According to the 2019 Worker Cooperative State of the Sector Report, a study by Democracy at Work and the U.S. Federation of Worker Cooperatives, as reported by Fifty By Fifty, an initiative of The Democracy Collaborative, a nonprofit think tank based in Washington, D. C., in early 2020, there were 465 verified worker cooperatives in the U.S. Their definition of a worker cooperative is that it must be incorporated, have at least three worker-owners, have at least 50% worker ownership, and must have been in business for at least one year.

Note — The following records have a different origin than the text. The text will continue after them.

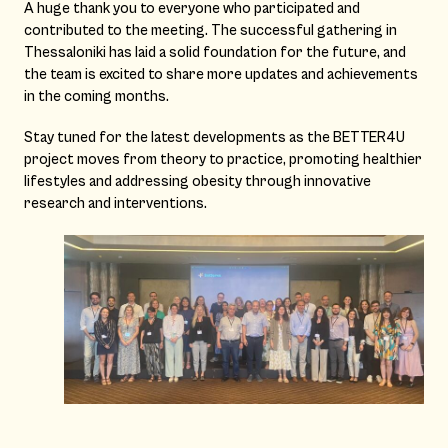
A huge thank you to everyone who participated and
contributed to the meeting. The successful gathering in
Thessaloniki has laid a solid foundation for the future, and
the team is excited to share more updates and achievements
in the coming months.
Stay tuned for the latest developments as the BETTER4U
project moves from theory to practice, promoting healthier
lifestyles and addressing obesity through innovative
research and interventions.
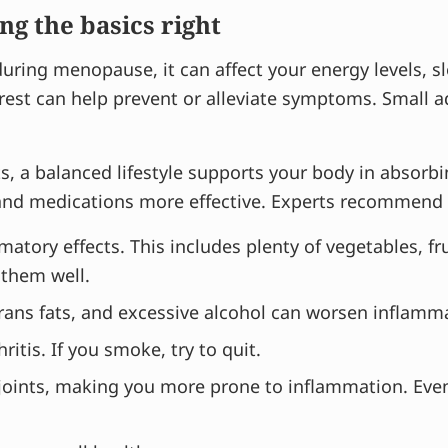
ing the basics right
ing menopause, it can affect your energy levels, sl
d rest can help prevent or alleviate symptoms. Small
 a balanced lifestyle supports your body in absorbi
d medications more effective. Experts recommend the
tory effects. This includes plenty of vegetables, fruit
 them well.
trans fats, and excessive alcohol can worsen inflamm
ritis. If you smoke, try to quit.
 joints, making you more prone to inflammation. Eve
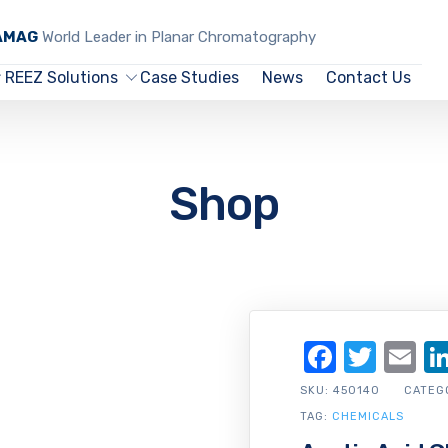
CAMAG
World Leader in Planar Chromatography
REEZ Solutions
Case Studies
News
Contact Us
Shop
Facebo
Twit
Em
SKU:
450140
CATEG
TAG:
CHEMICALS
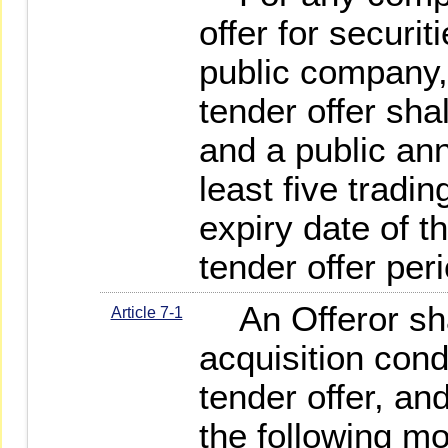
offer for securi
public company, 
tender offer sha
and a public a
least five tradin
expiry date of th
tender offer per
An Offeror sha
Article 7-1
acquisition cond
tender offer, a
the following mo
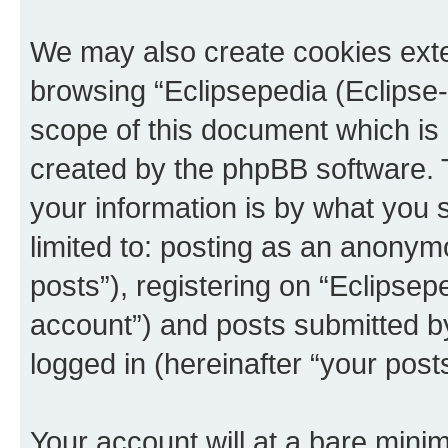
We may also create cookies exte
browsing “Eclipsepedia (Eclipse-
scope of this document which is 
created by the phpBB software. 
your information is by what you s
limited to: posting as an anony
posts”), registering on “Eclipsepe
account”) and posts submitted by 
logged in (hereinafter “your posts
Your account will at a bare minim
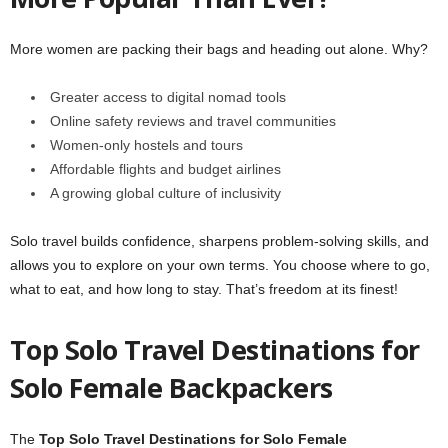
More women are packing their bags and heading out alone. Why?
Greater access to digital nomad tools
Online safety reviews and travel communities
Women-only hostels and tours
Affordable flights and budget airlines
A growing global culture of inclusivity
Solo travel builds confidence, sharpens problem-solving skills, and
allows you to explore on your own terms. You choose where to go,
what to eat, and how long to stay. That’s freedom at its finest!
Top Solo Travel Destinations for
Solo Female Backpackers
The
Top Solo Travel Destinations for Solo Female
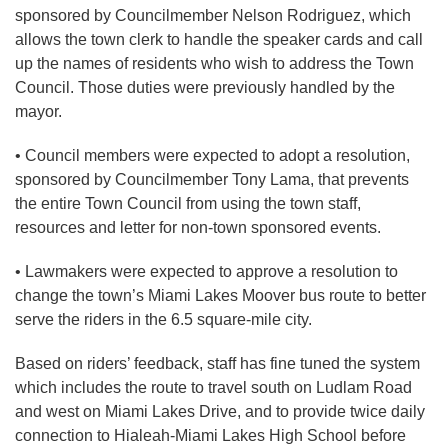
sponsored by Councilmember Nelson Rodriguez, which
allows the town clerk to handle the speaker cards and call
up the names of residents who wish to address the Town
Council. Those duties were previously handled by the
mayor.
• Council members were expected to adopt a resolution,
sponsored by Councilmember Tony Lama, that prevents
the entire Town Council from using the town staff,
resources and letter for non-town sponsored events.
• Lawmakers were expected to approve a resolution to
change the town’s Miami Lakes Moover bus route to better
serve the riders in the 6.5 square-mile city.
Based on riders’ feedback, staff has fine tuned the system
which includes the route to travel south on Ludlam Road
and west on Miami Lakes Drive, and to provide twice daily
connection to Hialeah-Miami Lakes High School before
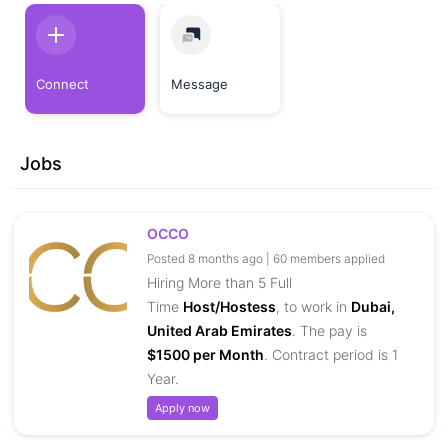
Connect
Message
Jobs
OCCO
Posted 8 months ago | 60 members applied
Hiring More than 5 Full
Time
Host/Hostess
, to work in
Dubai,
United Arab Emirates
. The pay is
$1500 per Month
. Contract period is 1
Year.
Apply now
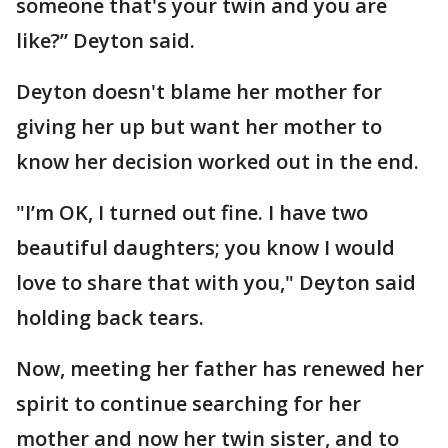
someone that's your twin and you are
like?” Deyton said.
Deyton doesn't blame her mother for
giving her up but want her mother to
know her decision worked out in the end.
"I’m OK, I turned out fine. I have two
beautiful daughters; you know I would
love to share that with you," Deyton said
holding back tears.
Now, meeting her father has renewed her
spirit to continue searching for her
mother and now her twin sister, and to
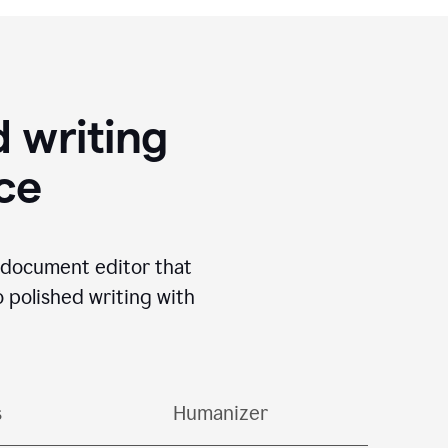
 writing
ace
I document editor that
o polished writing with
s
Humanizer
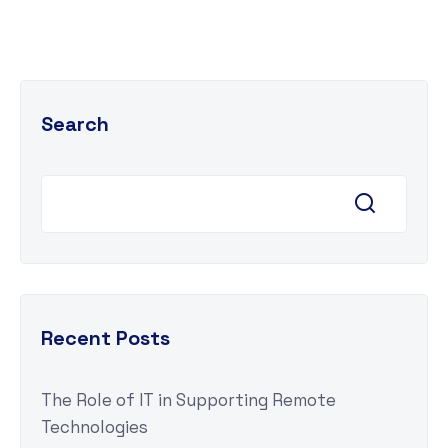
Search
Recent Posts
The Role of IT in Supporting Remote
Technologies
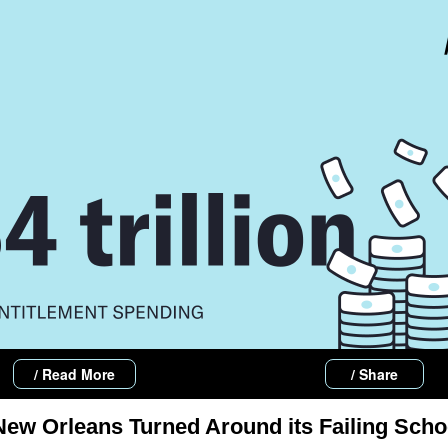
/ Read More
/ Share
ew Orleans Turned Around its Failing Scho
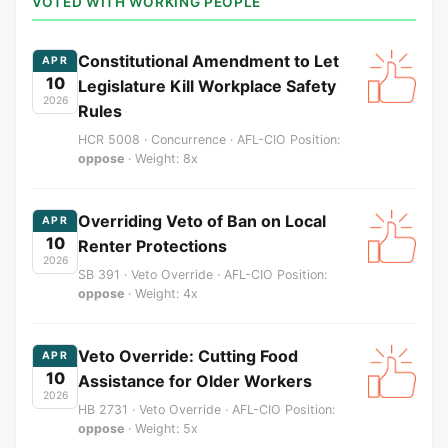
VOTED WITH WORKING PEOPLE
Constitutional Amendment to Let
APR
10
Legislature Kill Workplace Safety
2026
Rules
HCR 5008 · Concurrence · AFL-CIO Position:
oppose
· Weight: 8x
Overriding Veto of Ban on Local
APR
10
Renter Protections
2026
SB 391 · Veto Override · AFL-CIO Position:
oppose
· Weight: 4x
Veto Override: Cutting Food
APR
10
Assistance for Older Workers
2026
HB 2731 · Veto Override · AFL-CIO Position:
oppose
· Weight: 5x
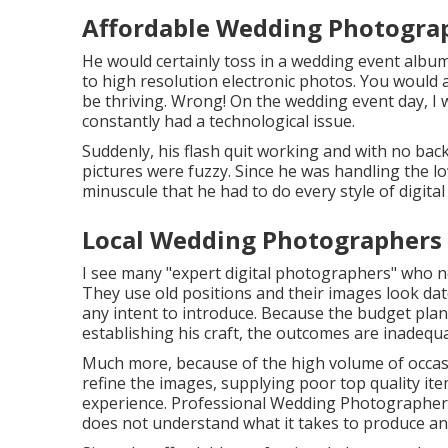
Affordable Wedding Photograp
He would certainly toss in a wedding event albu
to high resolution electronic photos. You would
be thriving. Wrong! On the wedding event day, I 
constantly had a technological issue.
Suddenly, his flash quit working and with no back
pictures were fuzzy. Since he was handling the 
minuscule that he had to do every style of digita
Local Wedding Photographers 
I see many "expert digital photographers" who n
They use old positions and their images look da
any intent to introduce. Because the budget plan 
establishing his craft, the outcomes are inadequa
Much more, because of the high volume of occa
refine the images, supplying poor top quality item
experience. Professional Wedding Photographers 
does not understand what it takes to produce and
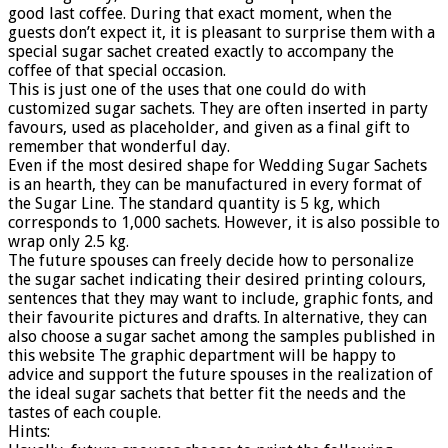
good last coffee. During that exact moment, when the
guests don’t expect it, it is pleasant to surprise them with a
special sugar sachet created exactly to accompany the
coffee of that special occasion.
This is just one of the uses that one could do with
customized sugar sachets. They are often inserted in party
favours, used as placeholder, and given as a final gift to
remember that wonderful day.
Even if the most desired shape for Wedding Sugar Sachets
is an hearth, they can be manufactured in every format of
the Sugar Line. The standard quantity is 5 kg, which
corresponds to 1,000 sachets. However, it is also possible to
wrap only 2.5 kg.
The future spouses can freely decide how to personalize
the sugar sachet indicating their desired printing colours,
sentences that they may want to include, graphic fonts, and
their favourite pictures and drafts. In alternative, they can
also choose a sugar sachet among the samples published in
this website The graphic department will be happy to
advice and support the future spouses in the realization of
the ideal sugar sachets that better fit the needs and the
tastes of each couple.
Hints:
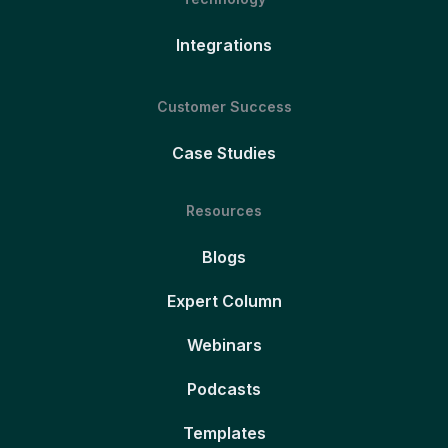
Integrations
Customer Success
Case Studies
Resources
Blogs
Expert Column
Webinars
Podcasts
Templates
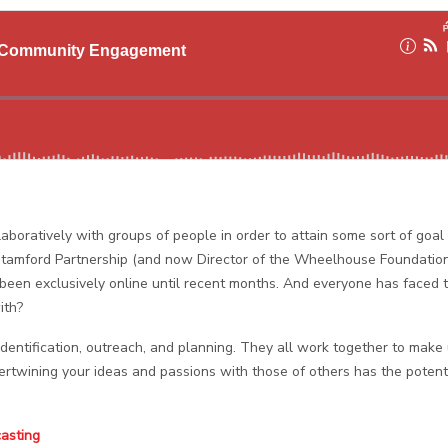
boratively with groups of people in order to attain some sort of goal
tamford Partnership (and now Director of the Wheelhouse Foundation
 been exclusively online until recent months. And everyone has faced t
ith?
dentification, outreach, and planning. They all work together to make
twining your ideas and passions with those of others has the potenti
casting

The Democracy Collaborative’s summary notes that this is a 35.7% increase in worker cooperatives since 2013, and that based on their (the study authors’) work in the field, the 465 number is most likely conservative, and they estimated that the number is probably closer to 800.
Consistent with the previous year’s study, according to the summary, the average top-to-bottom pay ratio as reported by the participating workplaces was 2:1. The summary notes that the average top-to-bottom pay ratio of “traditionally structured businesses” is 303:1.
The University of Wisconsin’s Center for Cooperatives’ website defines worker cooperatives as “owned and operated by their employees,” and states that their “profit distribution to worker-members is based on a combination of job position, hours worked, seniority, and salary.” The website states that there are over 500 worker cooperatives in the U.S., with combined employment of over 8,000 people. The website notes that there are a combined 728 cooperatives of all types in Wisconsin.
Another type of co-op is multi-stake, one example of which is Milwaukee Mesh Cooperative, according to Maruszewski and mkemesh.org. Multi-stake co-ops have both worker-owners and consumer-owners, and those groups may have different roles and interests in the business, according to the UW Center for Cooperatives. Milwaukee Mesh Cooperative is, according to its website, an in-development, net-neutral internet service provider. It, along with Flora, Rasa and Shaky Hands, are part of a collection of projects, some in-development, some up-and-running, called the Milwaukee Solidarity Economy. A stated goal of that group, according to its website, is to “democratize the way we live and work, through participatory cooperation.” Other projects in that group include community gardens and a Milwaukee Tool Library.
The IWW is not part of the Milwaukee Solidarity Economy, but they both appear to have at least one common goal: workplace democracy. With its first permanent home base, Milwaukee IWW’s prospects of advancing that goal may be more robust than ever.